There were 662 housing units, of which 6.0% were vacant. The homeowner vacancy rate was 1.2% and the rental vacancy rate was 5.6%.

Racial composition as of the 2020 census
| Race | Number | Percent |
|---|---|---|
| White | 2,769 | 78.9% |
| Black or African American | 114 | 3.2% |
| American Indian and Alaska Native | 99 | 2.8% |
| Asian | 0 | 0.0% |
| Native Hawaiian and Other Pacific Islander | 2 | 0.1% |
| Some other race | 390 | 11.1% |
| Two or more races | 135 | 3.8% |
| Hispanic or Latino (of any race) | 496 | 14.1% |

===2000 census===

As of the 2000 census, there were 2,394 people, 513 households, and 410 families residing in the city. The population density was 451.9 people per square mile (174.4/km^{2}). There were 549 housing units at an average density of 103.6 per square mile (40.0/km^{2}). The racial makeup of the city was 88.35% White, 1.84% African American, 2.51% Native American, 0.79% Asian, 0.58% Pacific Islander, 3.97% from other races, and 8.00% from two or more races. Hispanic or Latino of any race were 7.10% of the population.
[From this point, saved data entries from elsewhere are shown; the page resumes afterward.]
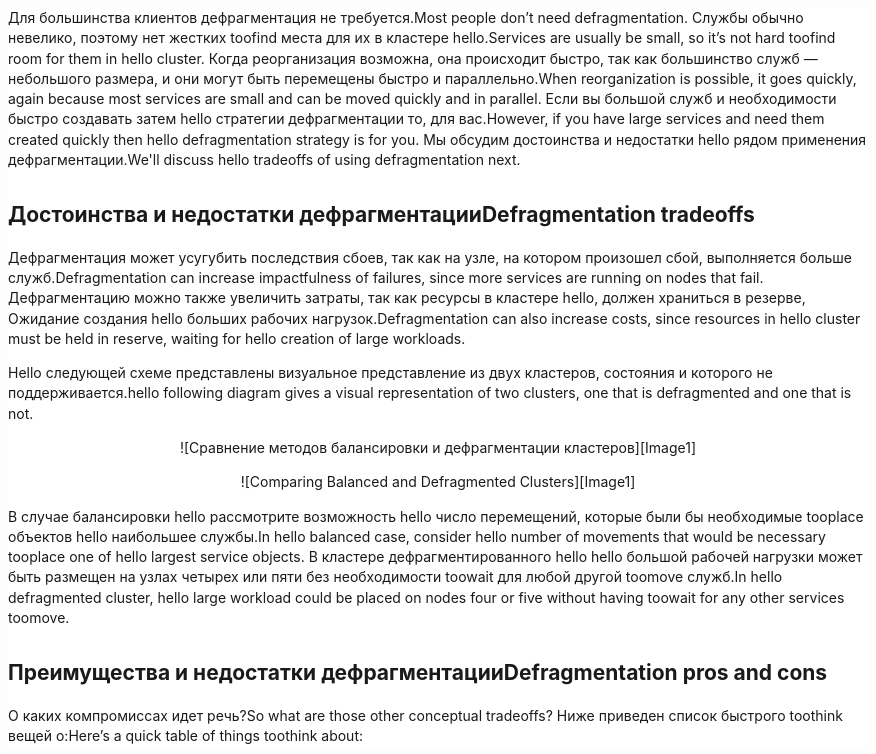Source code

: <span data-ttu-id="3b9fe-125">Для большинства клиентов дефрагментация не требуется.</span><span class="sxs-lookup"><span data-stu-id="3b9fe-125">Most people don’t need defragmentation.</span></span> <span data-ttu-id="3b9fe-126">Службы обычно невелико, поэтому нет жестких toofind места для их в кластере hello.</span><span class="sxs-lookup"><span data-stu-id="3b9fe-126">Services are usually be small, so it’s not hard toofind room for them in hello cluster.</span></span> <span data-ttu-id="3b9fe-127">Когда реорганизация возможна, она происходит быстро, так как большинство служб — небольшого размера, и они могут быть перемещены быстро и параллельно.</span><span class="sxs-lookup"><span data-stu-id="3b9fe-127">When reorganization is possible, it goes quickly, again because most services are small and can be moved quickly and in parallel.</span></span> <span data-ttu-id="3b9fe-128">Если вы большой служб и необходимости быстро создавать затем hello стратегии дефрагментации то, для вас.</span><span class="sxs-lookup"><span data-stu-id="3b9fe-128">However, if you have large services and need them created quickly then hello defragmentation strategy is for you.</span></span> <span data-ttu-id="3b9fe-129">Мы обсудим достоинства и недостатки hello рядом применения дефрагментации.</span><span class="sxs-lookup"><span data-stu-id="3b9fe-129">We'll discuss hello tradeoffs of using defragmentation next.</span></span> 

## <a name="defragmentation-tradeoffs"></a><span data-ttu-id="3b9fe-130">Достоинства и недостатки дефрагментации</span><span class="sxs-lookup"><span data-stu-id="3b9fe-130">Defragmentation tradeoffs</span></span>
<span data-ttu-id="3b9fe-131">Дефрагментация может усугубить последствия сбоев, так как на узле, на котором произошел сбой, выполняется больше служб.</span><span class="sxs-lookup"><span data-stu-id="3b9fe-131">Defragmentation can increase impactfulness of failures, since more services are running on nodes that fail.</span></span> <span data-ttu-id="3b9fe-132">Дефрагментацию можно также увеличить затраты, так как ресурсы в кластере hello, должен храниться в резерве, Ожидание создания hello больших рабочих нагрузок.</span><span class="sxs-lookup"><span data-stu-id="3b9fe-132">Defragmentation can also increase costs, since resources in hello cluster must be held in reserve, waiting for hello creation of large workloads.</span></span>

<span data-ttu-id="3b9fe-133">Hello следующей схеме представлены визуальное представление из двух кластеров, состояния и которого не поддерживается.</span><span class="sxs-lookup"><span data-stu-id="3b9fe-133">hello following diagram gives a visual representation of two clusters, one that is defragmented and one that is not.</span></span> 

<span data-ttu-id="3b9fe-134"><center>
![Сравнение методов балансировки и дефрагментации кластеров][Image1]
</center></span><span class="sxs-lookup"><span data-stu-id="3b9fe-134"><center>
![Comparing Balanced and Defragmented Clusters][Image1]
</center></span></span>

<span data-ttu-id="3b9fe-135">В случае балансировки hello рассмотрите возможность hello число перемещений, которые были бы необходимые tooplace объектов hello наибольшее службы.</span><span class="sxs-lookup"><span data-stu-id="3b9fe-135">In hello balanced case, consider hello number of movements that would be necessary tooplace one of hello largest service objects.</span></span> <span data-ttu-id="3b9fe-136">В кластере дефрагментированного hello hello большой рабочей нагрузки может быть размещен на узлах четырех или пяти без необходимости toowait для любой другой toomove служб.</span><span class="sxs-lookup"><span data-stu-id="3b9fe-136">In hello defragmented cluster, hello large workload could be placed on nodes four or five without having toowait for any other services toomove.</span></span>

## <a name="defragmentation-pros-and-cons"></a><span data-ttu-id="3b9fe-137">Преимущества и недостатки дефрагментации</span><span class="sxs-lookup"><span data-stu-id="3b9fe-137">Defragmentation pros and cons</span></span>
<span data-ttu-id="3b9fe-138">О каких компромиссах идет речь?</span><span class="sxs-lookup"><span data-stu-id="3b9fe-138">So what are those other conceptual tradeoffs?</span></span> <span data-ttu-id="3b9fe-139">Ниже приведен список быстрого toothink вещей о:</span><span class="sxs-lookup"><span data-stu-id="3b9fe-139">Here’s a quick table of things toothink about:</span></span>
There were 513 households, out of which 45.2% had children under the age of 18 living with them, 72.1% were married couples living together, 6.4% had a female householder with no husband present, and 19.9% were non-families. 18.7% of all households were made up of individuals, and 12.1% had someone living alone who was 65 years or older. The average household size was 3.12, and the average family size was 3.59.

In the city, the population was spread out, with 25.3% under 18, 13.2% from 18 to 24, 33.8% from 25 to 44, 17.9% from 45 to 64, and 9.7% who were 65 years of age or older. The median age was 32 years. For every 100 females, there were 197.4 males. For every 100 females aged 18 and over, there were 240.6 males. The startling ratio of women to men is due to the presence of the Central Utah Correctional Facility, located one half mile northeast of downtown Gunnison. This state-run prison opened in 1990, has a capacity of 1500 inmates, and currently houses only male offenders.

The median income for a household in the city was $33,147, and the median income for a family was $37,500. Males had a median income of $27,207 versus $23,958 for females. The per capita income for the city was $14,537. About 9.8% of families and 11.0% of the population were below the poverty line, including 12.9% of those under age 18 and 10.9% of those aged 65 or over.
==Education==
Gunnison is located in the South Sanpete School District, and has one elementary school, one middle school, and one high school, Gunnison Valley High School.